Franklin Kameny, 1925–2011

The astronomer who fought for gay rights

Franklin Kameny was out and proud long before most people knew what being “gay” meant. Fired in 1957 from his job as an Army Map Service astronomer because of his sexual orientation, he challenged his dismissal in court, calling the government’s treatment of him an “affront to human dignity.” Kameny mounted multiple legal appeals, until the Supreme Court denied his petition in 1961. Despite that setback, his high-publicity campaign gave the battle for gay rights a human face. “Frank Kameny was our Rosa Parks,” said Richard Socarides, president of the advocacy group Equality Matters.

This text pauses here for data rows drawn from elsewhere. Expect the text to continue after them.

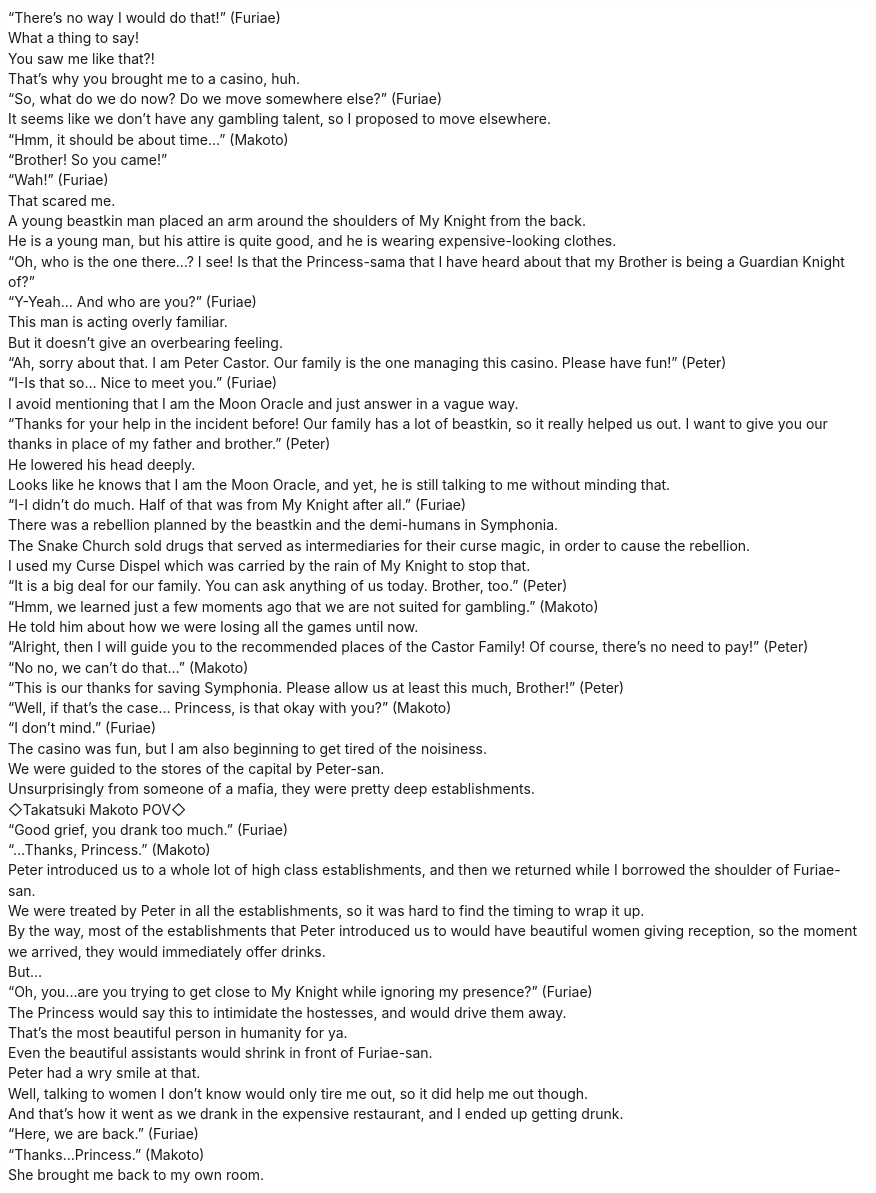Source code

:“There’s no way I would do that!” (Furiae)<br/>
What a thing to say! <br/>
You saw me like that?! <br/>
That’s why you brought me to a casino, huh.<br/>
“So, what do we do now? Do we move somewhere else?” (Furiae)<br/>
It seems like we don’t have any gambling talent, so I proposed to move elsewhere. <br/>
“Hmm, it should be about time…” (Makoto)<br/>
“Brother! So you came!” <br/>
“Wah!” (Furiae)<br/>
That scared me.<br/>
A young beastkin man placed an arm around the shoulders of My Knight from the back.<br/>
He is a young man, but his attire is quite good, and he is wearing expensive-looking clothes. <br/>
“Oh, who is the one there…? I see! Is that the Princess-sama that I have heard about that my Brother is being a Guardian Knight of?” <br/>
“Y-Yeah… And who are you?” (Furiae)<br/>
This man is acting overly familiar. <br/>
But it doesn’t give an overbearing feeling.<br/>
“Ah, sorry about that. I am Peter Castor. Our family is the one managing this casino. Please have fun!” (Peter)<br/>
“I-Is that so… Nice to meet you.” (Furiae)<br/>
I avoid mentioning that I am the Moon Oracle and just answer in a vague way. <br/>
“Thanks for your help in the incident before! Our family has a lot of beastkin, so it really helped us out. I want to give you our thanks in place of my father and brother.” (Peter)<br/>
He lowered his head deeply. <br/>
Looks like he knows that I am the Moon Oracle, and yet, he is still talking to me without minding that. <br/>
“I-I didn’t do much. Half of that was from My Knight after all.” (Furiae)<br/>
There was a rebellion planned by the beastkin and the demi-humans in Symphonia. <br/>
The Snake Church sold drugs that served as intermediaries for their curse magic, in order to cause the rebellion. <br/>
I used my Curse Dispel which was carried by the rain of My Knight to stop that. <br/>
“It is a big deal for our family. You can ask anything of us today. Brother, too.” (Peter)<br/>
“Hmm, we learned just a few moments ago that we are not suited for gambling.” (Makoto)<br/>
He told him about how we were losing all the games until now. <br/>
“Alright, then I will guide you to the recommended places of the Castor Family! Of course, there’s no need to pay!” (Peter)<br/>
“No no, we can’t do that…” (Makoto)<br/>
“This is our thanks for saving Symphonia. Please allow us at least this much, Brother!” (Peter)<br/>
“Well, if that’s the case… Princess, is that okay with you?” (Makoto)<br/>
“I don’t mind.” (Furiae)<br/>
The casino was fun, but I am also beginning to get tired of the noisiness. <br/>
We were guided to the stores of the capital by Peter-san.<br/>
Unsurprisingly from someone of a mafia, they were pretty deep establishments. <br/>
◇Takatsuki Makoto POV◇<br/>
“Good grief, you drank too much.” (Furiae)<br/>
“…Thanks, Princess.” (Makoto)<br/>
Peter introduced us to a whole lot of high class establishments, and then we returned while I borrowed the shoulder of Furiae-san.<br/>
We were treated by Peter in all the establishments, so it was hard to find the timing to wrap it up.<br/>
By the way, most of the establishments that Peter introduced us to would have beautiful women giving reception, so the moment we arrived, they would immediately offer drinks. <br/>
But…<br/>
“Oh, you…are you trying to get close to My Knight while ignoring my presence?” (Furiae)<br/>
The Princess would say this to intimidate the hostesses, and would drive them away. <br/>
That’s the most beautiful person in humanity for ya.<br/>
Even the beautiful assistants would shrink in front of Furiae-san.<br/>
Peter had a wry smile at that. <br/>
Well, talking to women I don’t know would only tire me out, so it did help me out though.<br/>
And that’s how it went as we drank in the expensive restaurant, and I ended up getting drunk.<br/>
“Here, we are back.” (Furiae)<br/>
“Thanks…Princess.” (Makoto)<br/>
She brought me back to my own room. <br/>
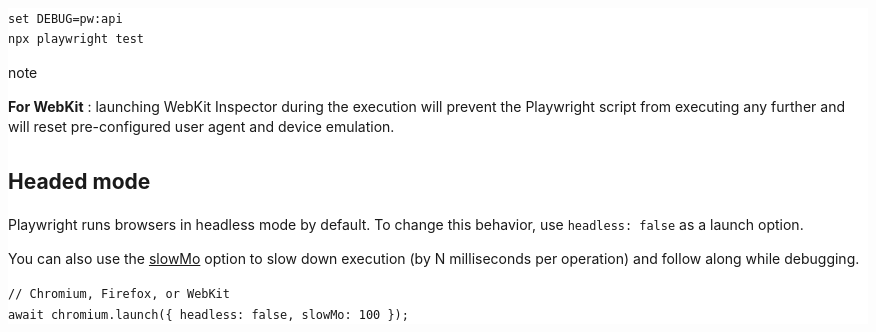     
    
    set DEBUG=pw:api  
    npx playwright test  
    

note

**For WebKit** : launching WebKit Inspector during the execution will prevent the Playwright script from executing any further and will reset pre-configured user agent and device emulation.

## Headed mode​

Playwright runs browsers in headless mode by default. To change this behavior, use `headless: false` as a launch option.

You can also use the [slowMo](/docs/api/class-browsertype#browser-type-launch-option-slow-mo) option to slow down execution (by N milliseconds per operation) and follow along while debugging.
    
    
    // Chromium, Firefox, or WebKit  
    await chromium.launch({ headless: false, slowMo: 100 });  
    
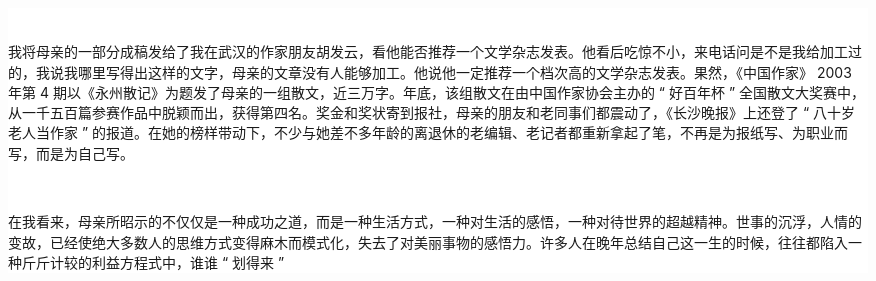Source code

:   <br/>
 </p>
 <p class="p2">
  <span class="s1">
   我将母亲的一部分成稿发给了我在武汉的作家朋友胡发云，看他能否推荐一个文学杂志发表。他看后吃惊不小，来电话问是不是我给加工过的，我说我哪里写得出这样的文字，母亲的文章没有人能够加工。他说他一定推荐一个档次高的文学杂志发表。果然，《中国作家》
  </span>
  <span class="s2">
   2003
  </span>
  <span class="s1">
   年第
  </span>
  <span class="s2">
   4
  </span>
  <span class="s1">
   期以《永州散记》为题发了母亲的一组散文，近三万字。年底，该组散文在由中国作家协会主办的
  </span>
  <span class="s2">
   “
  </span>
  <span class="s1">
   好百年杯
  </span>
  <span class="s2">
   ”
  </span>
  <span class="s1">
   全国散文大奖赛中，从一千五百篇参赛作品中脱颖而出，获得第四名。奖金和奖状寄到报社，母亲的朋友和老同事们都震动了，《长沙晚报》上还登了
  </span>
  <span class="s2">
   “
  </span>
  <span class="s1">
   八十岁老人当作家
  </span>
  <span class="s2">
   ”
  </span>
  <span class="s1">
   的报道。在她的榜样带动下，不少与她差不多年龄的离退休的老编辑、老记者都重新拿起了笔，不再是为报纸写、为职业而写，而是为自己写。
  </span>
 </p>
 <p class="p1">
  <span class="s1">
  </span>
  <br/>
 </p>
 <p class="p2">
  <span class="s1">
   在我看来，母亲所昭示的不仅仅是一种成功之道，而是一种生活方式，一种对生活的感悟，一种对待世界的超越精神。世事的沉浮，人情的变故，已经使绝大多数人的思维方式变得麻木而模式化，失去了对美丽事物的感悟力。许多人在晚年总结自己这一生的时候，往往都陷入一种斤斤计较的利益方程式中，谁谁
  </span>
  <span class="s2">
   “
  </span>
  <span class="s1">
   划得来
  </span>
  <span class="s2">
   ”
  </span>
  <span class="s1">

Born in New York City, Kameny spent much of his early life hiding his sexuality. He enlisted in the Army during World War II, later telling an interviewer, “They asked, I didn’t tell.” After seeing combat in Germany, he earned an astronomy doctorate from Harvard. He was soon hired by the Army Map Service, “but lasted only five months when the government learned he had been arrested by the morals squad” at a Washington, D.C., cruising ground, said The New York Times. Unable to find work, Kameny threw himself into activism. He co-founded a “pioneering gay activist group,” the Mattachine Society of Washington, in 1961, and four years later led the first gay rights protest outside the White House. Kameny’s defiant motto was “gay is good,’’ and it freed a generation of self-loathing gays to think of themselves differently.

His campaigning led to real change. Kameny helped persuade the American Psychiatric Association to stop classifying homosexuality as a mental illness in 1973. “In one fell swoop, 15 million gay people were cured!” he said. And in 1975, the government reversed its ban on employing gay people. “In recent years, Kameny saw changes in society that he never thought possible,” said the Associated Press. In 2009, he stood in the Oval Office as President Obama signed a directive extending benefits to same-sex partners of federal employees. And this year he saw the military’s “don’t ask, don’t tell” policy repealed. “Being gay has become infinitely better than it was,” he said.